O diário prossegue, cuidadoso com o que parece estar, a custo, vindo à tona, mas  sem deixar de anotar a dor em volta e que atinge amigos, professores e tanta gente cara a ela. Mas nenhuma aventura interior é uma linha reta e contínua: “em momentos quase extáticos acho que posso fazer maravilhas, para em seguida afundar de novo no mais profundo poço de incertezas... Isso acontece porque não trabalho de maneira diária e regular naquilo que acredito ser meu talento: a escrita... a graça divina tem que encontrar uma técnica bem preparada em suas escassas aparições”.

A literatura é uma paixão, companhias como Rilke e Dostoiévski estão sempre por perto. Uma e outra vez ela se refere ao que, mais adiante, escreveria.
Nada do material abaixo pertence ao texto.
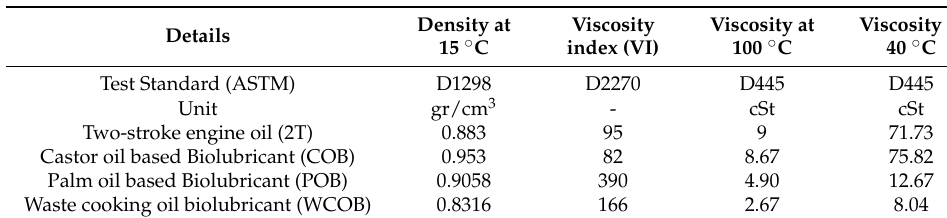
Table 1. Physical properties of the lubricants applied in the engine test.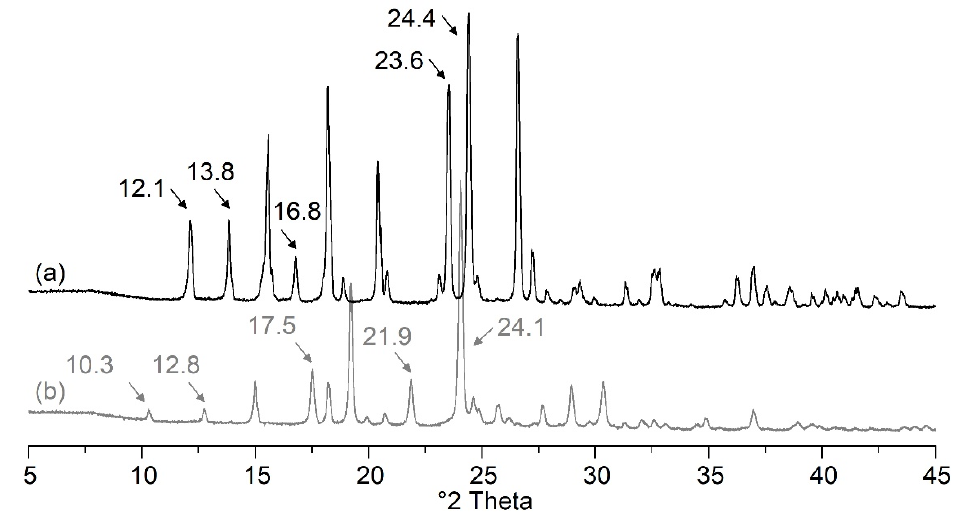
Figure 7. XRD diffractograms of PCM of different polymorphic forms. The arrows and numbers indicate the position of the characteristic diffraction peaks of each modification. ( a ) polymorphic form I, ( b ) polymorphic form II.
Mas a hora é sombria, o ódio está muito próximo: “O grande ódio contra os alemães, que envenena a própria alma, é um problema atual... Expressões como “deixe que todos se afoguem, corja, têm que ser dedetizados fazem parte das conversas cotidianas e às vezes dão a sensação de que não é mais possível viver nesses tempos.” Ela toma posição e está certa de que é preciso indignar-se, mas diz que o ódio indiferenciado é o que há de pior, é uma doença da alma: “O ódio não é da minha natureza...Se chegar a tal ponto neste momento, de realmente odiar, então estarei ferida na alma e deverei procurar uma cura o mais rápido possível.”

O que mais tarde aparecerá a todos nós, retrospectivamente, como um percurso  espiritual de longo alcance é forjado nesse cenário onde a atenção a si é, ao mesmo tempo, uma forma de ler o mundo à sua volta.